[DATA Boundary: Start]
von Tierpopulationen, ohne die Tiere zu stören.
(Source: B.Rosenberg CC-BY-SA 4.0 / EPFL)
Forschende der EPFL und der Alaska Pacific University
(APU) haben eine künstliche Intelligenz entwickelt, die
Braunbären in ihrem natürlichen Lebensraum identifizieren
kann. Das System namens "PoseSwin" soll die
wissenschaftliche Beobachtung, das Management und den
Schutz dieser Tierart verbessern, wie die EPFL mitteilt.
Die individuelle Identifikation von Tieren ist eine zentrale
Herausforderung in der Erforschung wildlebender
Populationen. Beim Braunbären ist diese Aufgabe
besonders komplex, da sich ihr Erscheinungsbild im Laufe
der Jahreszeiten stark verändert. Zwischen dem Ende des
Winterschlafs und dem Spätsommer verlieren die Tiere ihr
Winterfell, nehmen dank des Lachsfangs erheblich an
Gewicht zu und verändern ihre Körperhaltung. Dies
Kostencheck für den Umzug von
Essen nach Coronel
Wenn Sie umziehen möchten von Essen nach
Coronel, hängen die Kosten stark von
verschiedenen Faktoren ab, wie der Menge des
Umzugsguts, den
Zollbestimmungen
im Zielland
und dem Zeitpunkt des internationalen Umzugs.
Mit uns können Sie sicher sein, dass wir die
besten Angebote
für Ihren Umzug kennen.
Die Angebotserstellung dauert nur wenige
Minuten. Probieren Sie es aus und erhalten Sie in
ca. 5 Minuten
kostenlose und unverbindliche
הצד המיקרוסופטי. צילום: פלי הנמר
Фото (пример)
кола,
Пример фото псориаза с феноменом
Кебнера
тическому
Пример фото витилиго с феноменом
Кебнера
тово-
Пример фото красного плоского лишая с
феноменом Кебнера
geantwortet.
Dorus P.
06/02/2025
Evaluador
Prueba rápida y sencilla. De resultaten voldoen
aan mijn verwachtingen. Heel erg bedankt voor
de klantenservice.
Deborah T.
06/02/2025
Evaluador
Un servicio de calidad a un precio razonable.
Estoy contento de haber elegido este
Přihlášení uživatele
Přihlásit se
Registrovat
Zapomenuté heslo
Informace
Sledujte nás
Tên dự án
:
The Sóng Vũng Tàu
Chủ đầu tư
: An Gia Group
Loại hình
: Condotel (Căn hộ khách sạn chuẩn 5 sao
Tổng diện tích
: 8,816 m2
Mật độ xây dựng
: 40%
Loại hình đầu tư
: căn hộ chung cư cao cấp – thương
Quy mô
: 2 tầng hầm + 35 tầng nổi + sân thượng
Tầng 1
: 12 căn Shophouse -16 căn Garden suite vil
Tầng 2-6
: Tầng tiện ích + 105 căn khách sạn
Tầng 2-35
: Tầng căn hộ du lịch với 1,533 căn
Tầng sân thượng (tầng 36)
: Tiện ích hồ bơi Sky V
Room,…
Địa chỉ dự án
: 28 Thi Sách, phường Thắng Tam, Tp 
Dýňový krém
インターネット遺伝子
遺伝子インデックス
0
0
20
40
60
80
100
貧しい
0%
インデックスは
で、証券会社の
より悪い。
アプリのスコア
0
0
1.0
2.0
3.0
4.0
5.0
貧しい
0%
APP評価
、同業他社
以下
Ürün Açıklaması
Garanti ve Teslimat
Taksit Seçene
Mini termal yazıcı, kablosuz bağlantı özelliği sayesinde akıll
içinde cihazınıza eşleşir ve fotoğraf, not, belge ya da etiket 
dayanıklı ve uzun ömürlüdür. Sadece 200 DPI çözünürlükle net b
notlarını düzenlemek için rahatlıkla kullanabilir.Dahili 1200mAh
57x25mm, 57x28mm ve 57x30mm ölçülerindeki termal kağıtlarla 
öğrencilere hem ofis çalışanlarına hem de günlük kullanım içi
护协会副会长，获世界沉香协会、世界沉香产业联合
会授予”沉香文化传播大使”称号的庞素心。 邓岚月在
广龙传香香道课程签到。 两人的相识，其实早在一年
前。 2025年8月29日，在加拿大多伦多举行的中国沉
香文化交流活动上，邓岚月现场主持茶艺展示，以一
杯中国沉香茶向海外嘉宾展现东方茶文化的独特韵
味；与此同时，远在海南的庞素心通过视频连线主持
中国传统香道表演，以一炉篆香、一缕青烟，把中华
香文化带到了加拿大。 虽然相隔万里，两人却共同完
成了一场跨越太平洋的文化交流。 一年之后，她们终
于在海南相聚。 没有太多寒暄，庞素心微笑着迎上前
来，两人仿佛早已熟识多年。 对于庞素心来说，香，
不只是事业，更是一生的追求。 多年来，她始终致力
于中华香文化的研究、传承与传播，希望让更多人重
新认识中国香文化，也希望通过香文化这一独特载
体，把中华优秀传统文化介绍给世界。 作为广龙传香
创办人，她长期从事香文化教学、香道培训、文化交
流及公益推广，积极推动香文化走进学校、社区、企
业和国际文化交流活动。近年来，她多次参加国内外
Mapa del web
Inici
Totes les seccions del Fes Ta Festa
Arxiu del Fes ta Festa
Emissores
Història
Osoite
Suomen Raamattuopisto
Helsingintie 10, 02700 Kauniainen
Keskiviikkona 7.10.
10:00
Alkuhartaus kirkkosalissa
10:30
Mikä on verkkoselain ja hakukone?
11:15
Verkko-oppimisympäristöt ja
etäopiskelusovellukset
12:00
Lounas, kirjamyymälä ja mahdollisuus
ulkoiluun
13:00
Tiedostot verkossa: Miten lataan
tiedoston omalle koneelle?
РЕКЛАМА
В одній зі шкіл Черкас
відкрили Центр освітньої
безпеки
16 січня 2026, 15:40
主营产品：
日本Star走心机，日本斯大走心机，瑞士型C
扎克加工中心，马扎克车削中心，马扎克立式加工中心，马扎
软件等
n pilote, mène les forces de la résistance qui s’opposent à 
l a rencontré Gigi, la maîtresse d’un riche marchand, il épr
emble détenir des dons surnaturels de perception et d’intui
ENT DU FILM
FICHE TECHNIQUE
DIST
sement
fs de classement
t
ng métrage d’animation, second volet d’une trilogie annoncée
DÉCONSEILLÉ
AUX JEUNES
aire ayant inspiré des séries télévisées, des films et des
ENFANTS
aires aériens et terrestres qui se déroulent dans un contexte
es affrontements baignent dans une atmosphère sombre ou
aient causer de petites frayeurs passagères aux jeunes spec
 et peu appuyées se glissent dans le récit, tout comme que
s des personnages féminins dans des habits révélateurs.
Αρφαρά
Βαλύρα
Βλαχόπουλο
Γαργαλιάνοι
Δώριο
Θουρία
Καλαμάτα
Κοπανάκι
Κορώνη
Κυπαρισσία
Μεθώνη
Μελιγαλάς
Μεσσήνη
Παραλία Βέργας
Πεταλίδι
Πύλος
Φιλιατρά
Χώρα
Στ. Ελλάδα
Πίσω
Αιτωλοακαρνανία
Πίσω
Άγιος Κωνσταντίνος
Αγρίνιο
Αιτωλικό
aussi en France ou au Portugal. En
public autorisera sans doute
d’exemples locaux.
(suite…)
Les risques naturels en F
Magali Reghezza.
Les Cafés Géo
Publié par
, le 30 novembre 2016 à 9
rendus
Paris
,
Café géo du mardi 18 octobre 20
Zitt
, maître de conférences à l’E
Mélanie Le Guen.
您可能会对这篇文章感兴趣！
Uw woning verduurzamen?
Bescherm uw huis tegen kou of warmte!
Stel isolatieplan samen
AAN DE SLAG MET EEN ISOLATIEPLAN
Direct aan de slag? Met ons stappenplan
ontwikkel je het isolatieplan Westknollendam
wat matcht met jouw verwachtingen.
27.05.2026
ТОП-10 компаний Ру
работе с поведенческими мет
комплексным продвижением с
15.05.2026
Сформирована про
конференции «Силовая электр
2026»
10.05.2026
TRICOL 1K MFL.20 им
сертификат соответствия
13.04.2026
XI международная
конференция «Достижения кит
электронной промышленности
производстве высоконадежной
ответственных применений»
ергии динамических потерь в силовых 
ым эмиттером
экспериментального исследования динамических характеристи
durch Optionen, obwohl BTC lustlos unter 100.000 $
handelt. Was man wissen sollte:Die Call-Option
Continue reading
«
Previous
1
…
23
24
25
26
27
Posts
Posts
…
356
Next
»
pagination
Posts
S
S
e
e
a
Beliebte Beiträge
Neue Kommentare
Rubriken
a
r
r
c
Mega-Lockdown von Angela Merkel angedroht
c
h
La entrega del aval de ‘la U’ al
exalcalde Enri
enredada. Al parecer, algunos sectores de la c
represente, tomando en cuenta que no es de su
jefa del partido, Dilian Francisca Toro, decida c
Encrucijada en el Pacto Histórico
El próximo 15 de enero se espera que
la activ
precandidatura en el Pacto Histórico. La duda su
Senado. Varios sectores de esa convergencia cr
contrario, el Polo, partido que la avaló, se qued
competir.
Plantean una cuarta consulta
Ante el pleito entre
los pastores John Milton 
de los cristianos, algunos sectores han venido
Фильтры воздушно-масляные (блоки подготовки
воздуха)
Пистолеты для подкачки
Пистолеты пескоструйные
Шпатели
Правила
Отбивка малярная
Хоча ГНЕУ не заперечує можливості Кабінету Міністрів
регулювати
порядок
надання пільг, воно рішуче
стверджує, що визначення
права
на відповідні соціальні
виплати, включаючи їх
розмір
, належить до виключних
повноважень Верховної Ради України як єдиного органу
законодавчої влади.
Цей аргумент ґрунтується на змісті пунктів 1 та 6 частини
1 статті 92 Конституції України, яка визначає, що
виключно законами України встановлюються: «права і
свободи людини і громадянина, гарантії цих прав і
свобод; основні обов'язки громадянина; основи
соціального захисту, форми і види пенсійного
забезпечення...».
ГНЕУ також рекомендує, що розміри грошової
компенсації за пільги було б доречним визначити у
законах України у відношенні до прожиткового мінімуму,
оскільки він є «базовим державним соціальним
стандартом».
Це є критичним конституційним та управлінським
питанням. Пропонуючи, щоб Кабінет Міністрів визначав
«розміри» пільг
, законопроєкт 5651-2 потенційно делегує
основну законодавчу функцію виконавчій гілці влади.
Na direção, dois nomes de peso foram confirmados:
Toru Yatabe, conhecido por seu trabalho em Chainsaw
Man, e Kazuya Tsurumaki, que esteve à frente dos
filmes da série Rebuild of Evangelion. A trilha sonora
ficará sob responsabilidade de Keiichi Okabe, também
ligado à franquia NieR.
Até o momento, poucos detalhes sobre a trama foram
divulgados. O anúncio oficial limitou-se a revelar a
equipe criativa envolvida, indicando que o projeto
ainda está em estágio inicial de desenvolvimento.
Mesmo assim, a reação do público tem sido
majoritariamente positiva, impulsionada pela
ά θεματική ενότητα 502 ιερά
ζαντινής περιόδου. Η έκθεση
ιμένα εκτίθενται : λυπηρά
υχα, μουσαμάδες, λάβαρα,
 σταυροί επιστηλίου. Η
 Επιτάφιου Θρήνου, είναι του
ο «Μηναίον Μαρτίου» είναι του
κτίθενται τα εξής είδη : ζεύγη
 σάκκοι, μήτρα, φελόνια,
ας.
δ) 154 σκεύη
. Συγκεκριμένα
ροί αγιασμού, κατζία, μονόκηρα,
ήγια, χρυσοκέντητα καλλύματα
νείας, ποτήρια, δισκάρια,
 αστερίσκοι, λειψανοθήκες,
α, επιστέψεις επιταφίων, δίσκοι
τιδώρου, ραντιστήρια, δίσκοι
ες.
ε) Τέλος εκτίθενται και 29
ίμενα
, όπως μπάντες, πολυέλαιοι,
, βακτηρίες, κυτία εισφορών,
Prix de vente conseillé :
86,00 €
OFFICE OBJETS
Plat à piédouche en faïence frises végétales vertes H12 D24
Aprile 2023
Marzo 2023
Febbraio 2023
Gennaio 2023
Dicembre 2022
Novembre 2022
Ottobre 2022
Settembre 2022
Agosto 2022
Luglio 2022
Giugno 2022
[DATA Boundary: End]
**WHAT IS BEING ASKED:** Return, character for character, every line of the items from the first line through the line containing "Пример фото псориаза с феноменом", with both of those lines included.

**WRITTEN SOLUTION:**
von Tierpopulationen, ohne die Tiere zu stören.
(Source: B.Rosenberg CC-BY-SA 4.0 / EPFL)
Forschende der EPFL und der Alaska Pacific University
(APU) haben eine künstliche Intelligenz entwickelt, die
Braunbären in ihrem natürlichen Lebensraum identifizieren
kann. Das System namens "PoseSwin" soll die
wissenschaftliche Beobachtung, das Management und den
Schutz dieser Tierart verbessern, wie die EPFL mitteilt.
Die individuelle Identifikation von Tieren ist eine zentrale
Herausforderung in der Erforschung wildlebender
Populationen. Beim Braunbären ist diese Aufgabe
besonders komplex, da sich ihr Erscheinungsbild im Laufe
der Jahreszeiten stark verändert. Zwischen dem Ende des
Winterschlafs und dem Spätsommer verlieren die Tiere ihr
Winterfell, nehmen dank des Lachsfangs erheblich an
Gewicht zu und verändern ihre Körperhaltung. Dies
Kostencheck für den Umzug von
Essen nach Coronel
Wenn Sie umziehen möchten von Essen nach
Coronel, hängen die Kosten stark von
verschiedenen Faktoren ab, wie der Menge des
Umzugsguts, den
Zollbestimmungen
im Zielland
und dem Zeitpunkt des internationalen Umzugs.
Mit uns können Sie sicher sein, dass wir die
besten Angebote
für Ihren Umzug kennen.
Die Angebotserstellung dauert nur wenige
Minuten. Probieren Sie es aus und erhalten Sie in
ca. 5 Minuten
kostenlose und unverbindliche
הצד המיקרוסופטי. צילום: פלי הנמר
Фото (пример)
кола,
Пример фото псориаза с феноменом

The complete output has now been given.